At least so says (implicitly) John DeBonville, pastor of the Church of the Good Shepard in Massachusetts in a recent interview with CNN.
DeBonville, and others like him, long for the days when people wear their “Sunday best” to return once again. He claims that people dress up for what they care about, from first dates to church attendance.
- Dressing up just for Easter? – Not good enough
- Wearing flip-flops to church? – No way.
- Bringing coffee into worship? – Unheard of.
Of the four churches I’ve served at in various roles since beginning college, two of them, through posted church signage and printed instructions in the bulletin, prohibited coffee in the worship center. The other two provide it in a coffee bar in the foyer of the worship center. At my current church we even have printed instructions in the bulletin pointing out the available complimentary coffee and encourage people to feel free to bring it into the worship center if they desire.
In the grand scheme of things, coffee really isn’t all that important but it’s very clear how the two different approaches can send two very different messages about the overall atmosphere and culture of the church.
There are potential pros and cons to both approaches:
- A casual worship atmosphere invites people from any and all backgrounds to encounter God without added societal pressures they may not know how to or be able to afford to adhere to a more formal worship culture.
- A more traditional/formal church culture contains people who have taken additional time and care to prepare their clothes, and hopefully their hearts, for worship. Their formal dress can be an outward sign of the inward preparation for worship.
- Sometimes those who dress up more for church look down upon those who don’t.
- Sometimes those who don’t dress up for church look down on those who do.
- For centuries, Jews have gone through various cleansing rituals to prepare themselves to enter the temple for worship.
- Jesus was a homeless, poor carpenter who met people where they were: in the market, at work, and along the way.

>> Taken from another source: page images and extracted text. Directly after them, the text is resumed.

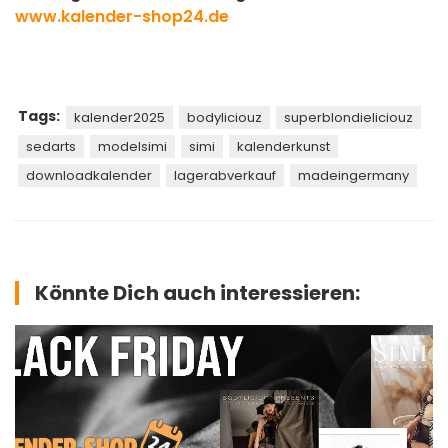
www.kalender-shop24.de
Tags:
kalender2025
bodyliciouz
superblondieliciouz
sedarts
modelsimi
simi
kalenderkunst
downloadkalender
lagerabverkauf
madeingermany
Könnte Dich auch interessieren: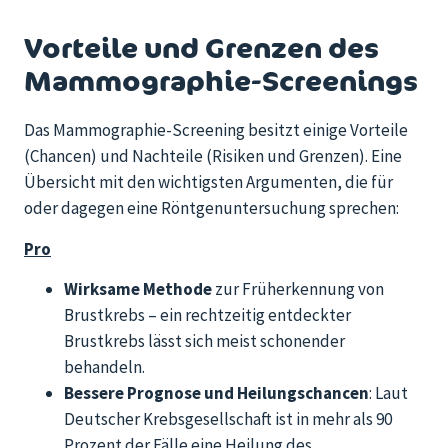
Vorteile und Grenzen des
Mammographie-Screenings
Das Mammographie-Screening besitzt einige Vorteile
(Chancen) und Nachteile (Risiken und Grenzen). Eine
Übersicht mit den wichtigsten Argumenten, die für
oder dagegen eine Röntgenuntersuchung sprechen:
Pro
Wirksame Methode
zur Früherkennung von
Brustkrebs – ein rechtzeitig entdeckter
Brustkrebs lässt sich meist schonender
behandeln.
Bessere Prognose und Heilungschancen
: Laut
Deutscher Krebsgesellschaft ist in mehr als 90
Prozent der Fälle eine Heilung des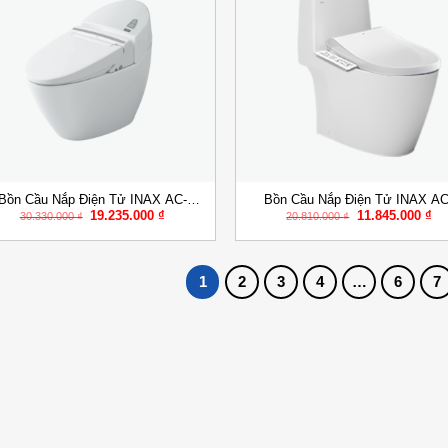
Add to
Add
Wishlist
Wish
+
Bồn Cầu Nắp Điện Tử INAX AC-
Bồn Cầu Nắp Điện Tử INAX AC
Giá
Giá
Giá
Gi
19.235.000
₫
11.845.000
₫
2700/CW-KB22AVN
902/CW-H18VN
30.330.000
₫
20.810.000
₫
gốc
hiện
gốc
hi
là:
tại
là:
tại
30.330.000 ₫.
là:
20.810.000 ₫.
là:
19.235.000 ₫.
11
1
2
3
4
…
6
7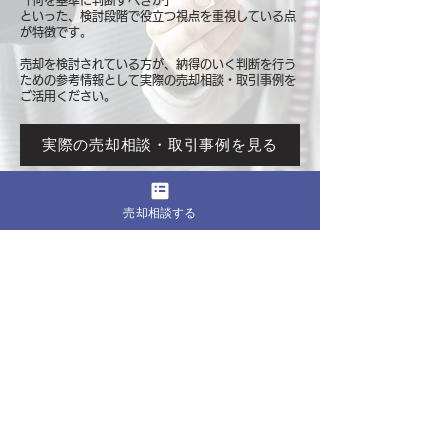
「何を基準に判断すべきか」
といった、検討段階で役立つ視点を重視している点
が特徴です。
売却を検討されている方が、納得のいく判断を行う
ための参考情報として
実際の売却相談・取引事例を
ご活用ください。
実際の売却相談・取引事例を見る
売却相談する
このページをシェア
売却したいマンションの都道府県
関東
東京
​神奈川
千葉
埼玉
茨城
栃木
群馬
北海道・東北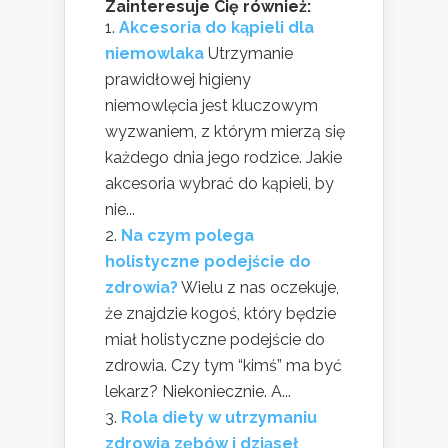
Zainteresuje Cię również:
Akcesoria do kąpieli dla
niemowlaka
Utrzymanie
prawidłowej higieny
niemowlęcia jest kluczowym
wyzwaniem, z którym mierzą się
każdego dnia jego rodzice. Jakie
akcesoria wybrać do kąpieli, by
nie...
Na czym polega
holistyczne podejście do
zdrowia?
Wielu z nas oczekuje,
że znajdzie kogoś, który będzie
miał holistyczne podejście do
zdrowia. Czy tym “kimś” ma być
lekarz? Niekoniecznie. A...
Rola diety w utrzymaniu
zdrowia zębów i dziąseł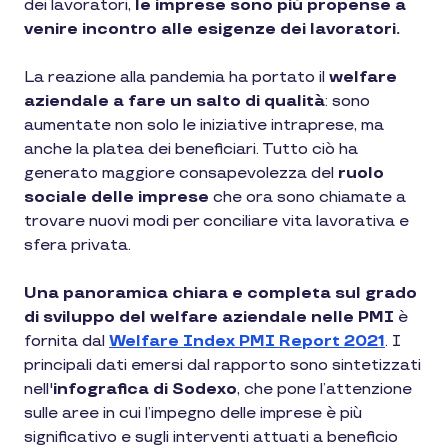
dei lavoratori,
le imprese sono più propense a
venire incontro alle esigenze dei lavoratori.
La reazione alla pandemia ha portato il
welfare
aziendale a fare un salto di qualità
: sono
aumentate non solo le iniziative intraprese, ma
anche la platea dei beneficiari. Tutto ciò ha
generato maggiore consapevolezza del
ruolo
sociale delle imprese
che ora sono chiamate a
trovare nuovi modi per conciliare vita lavorativa e
sfera privata.
Una panoramica chiara e completa sul grado
di sviluppo del welfare aziendale nelle PMI
è
fornita dal
Welfare Index PMI Report 2021
. I
principali dati emersi dal rapporto sono sintetizzati
nell'
infografica di Sodexo
, che pone l’attenzione
sulle aree in cui l’impegno delle imprese è più
significativo e sugli interventi attuati a beneficio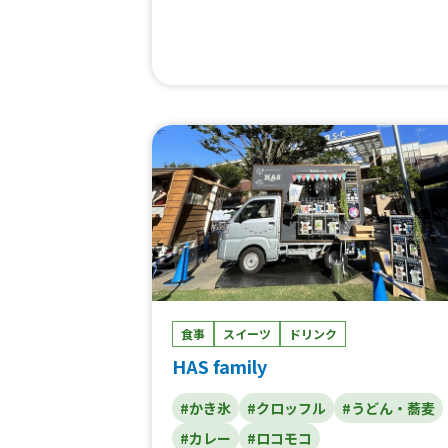
コクリーム(買取)、キャラメルクリーム(買
取)、チョコクリーム(買取)、ブラウニーチ
ョコクリーム(買取)、クレープ(10月〜)、バ
ナナキャラメルクリームクレープ、バナナ
ョコクリームクレープ、ブラウニーチョコ
リームクレープ、クレープ(5/1〜)、かき氷
(シェイブアイス)
食事
スイーツ
ドリンク
HAS family
#かき氷
#クロッフル
#うどん・蕎麦
#カレー
#ロコモコ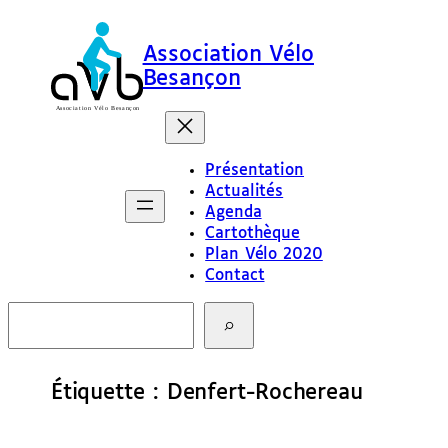
Aller
au
Association Vélo
contenu
Besançon
Présentation
Actualités
Agenda
Cartothèque
Plan Vélo 2020
Contact
R
e
c
h
e
Étiquette :
Denfert-Rochereau
r
c
h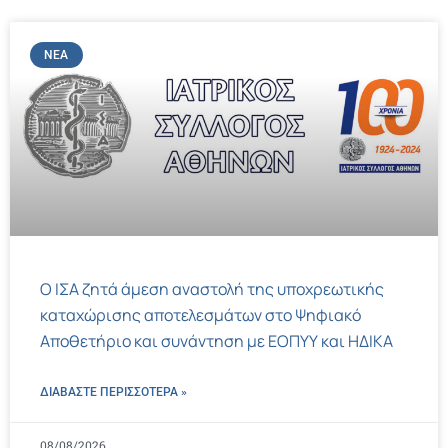
ΝΈΑ
Ο ΙΣΑ ζητά άμεση αναστολή της υποχρεωτικής
καταχώρισης αποτελεσμάτων στο Ψηφιακό
Αποθετήριο και συνάντηση με ΕΟΠΥΥ και ΗΔΙΚΑ
ΔΙΑΒΑΣΤΕ ΠΕΡΙΣΣΌΤΕΡΑ »
08/08/2026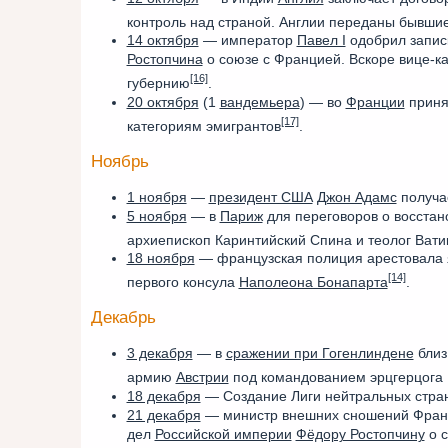
контроль над страной. Англии переданы бывши
14 октября
— император
Павел I
одобрил запис
Ростопчина
о союзе с Францией. Вскоре вице-к
[16]
губернию
.
20 октября
(1
вандемьера
) — во
Франции
приня
[17]
категориям эмигрантов
.
Ноябрь
1 ноября
—
президент США
Джон Адамс
получа
5 ноября
— в
Париж
для переговоров о восста
архиепископ Каринтийский Спина и теолог Вати
18 ноября
— французская полиция арестовала я
[14]
первого консула
Наполеона Бонапарта
.
Декабрь
3 декабря
— в
сражении при Гогенлиндене
бли
армию
Австрии
под командованием эрцгерцога
18 декабря
— Создание Лиги нейтральных стран
21 декабря
— министр внешних сношений Фра
дел
Российской империи
Фёдору Ростопчину
о с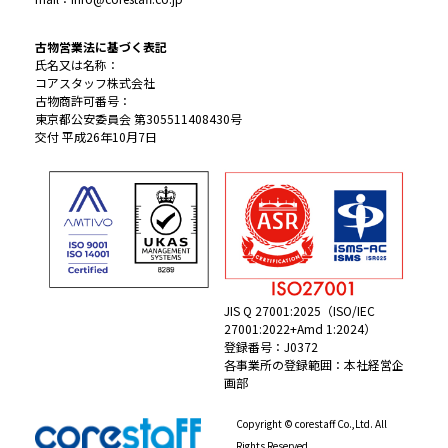
古物営業法に基づく表記
氏名又は名称：
コアスタッフ株式会社
古物商許可番号：
東京都公安委員会 第305511408430号
交付 平成26年10月7日
JIS Q 27001:2025（ISO/IEC
27001:2022+Amd 1:2024）
登録番号：J0372
各事業所の登録範囲：本社経営企
画部
Copyright © corestaff Co.,Ltd. All
Rights Reserved.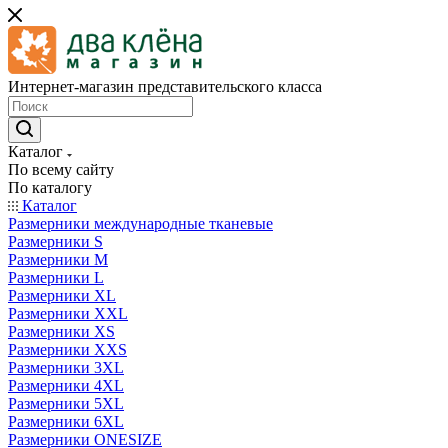
Интернет-магазин представительского класса
Каталог
По всему сайту
По каталогу
Каталог
Размерники международные тканевые
Размерники S
Размерники M
Размерники L
Размерники XL
Размерники XXL
Размерники XS
Размерники XXS
Размерники 3XL
Размерники 4XL
Размерники 5XL
Размерники 6XL
Размерники ONESIZE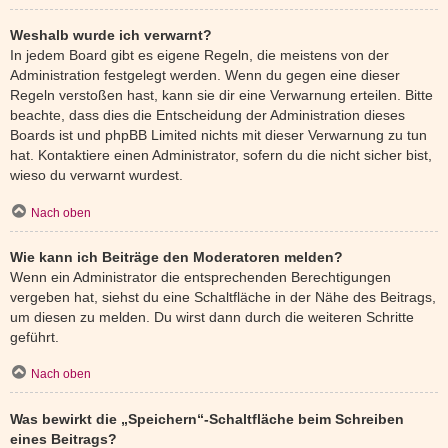
Weshalb wurde ich verwarnt?
In jedem Board gibt es eigene Regeln, die meistens von der
Administration festgelegt werden. Wenn du gegen eine dieser
Regeln verstoßen hast, kann sie dir eine Verwarnung erteilen. Bitte
beachte, dass dies die Entscheidung der Administration dieses
Boards ist und phpBB Limited nichts mit dieser Verwarnung zu tun
hat. Kontaktiere einen Administrator, sofern du die nicht sicher bist,
wieso du verwarnt wurdest.
Nach oben
Wie kann ich Beiträge den Moderatoren melden?
Wenn ein Administrator die entsprechenden Berechtigungen
vergeben hat, siehst du eine Schaltfläche in der Nähe des Beitrags,
um diesen zu melden. Du wirst dann durch die weiteren Schritte
geführt.
Nach oben
Was bewirkt die „Speichern“-Schaltfläche beim Schreiben
eines Beitrags?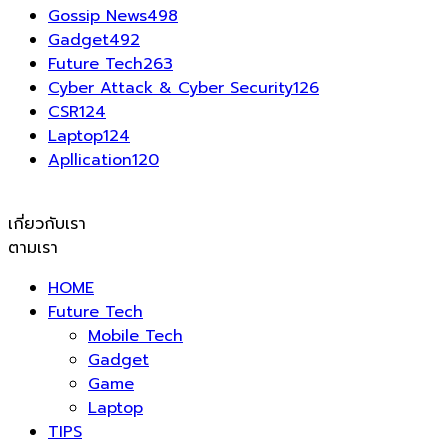
Gossip News
498
Gadget
492
Future Tech
263
Cyber Attack & Cyber Security
126
CSR
124
Laptop
124
Apllication
120
เกี่ยวกับเรา
ตามเรา
HOME
Future Tech
Mobile Tech
Gadget
Game
Laptop
TIPS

I currently work in a church setting where everyone preaches in jeans. I’ve also grown up in and worked in a church setting where whoever preached was expected to wear a suit and tie every week.
- Answers came from Presbyterians, Baptists and non-denominational church attenders:
- Ladies’ dress ranged from flip-flops, yoga pants, and jeans to dresses and skirts with nice tops.
- Mens’ dress ranged from bare feet, jeans, and snapback hats to khakis, cowboy boots, and button-down shirts.
Does God care what you wear to church? Or is it all about the heart?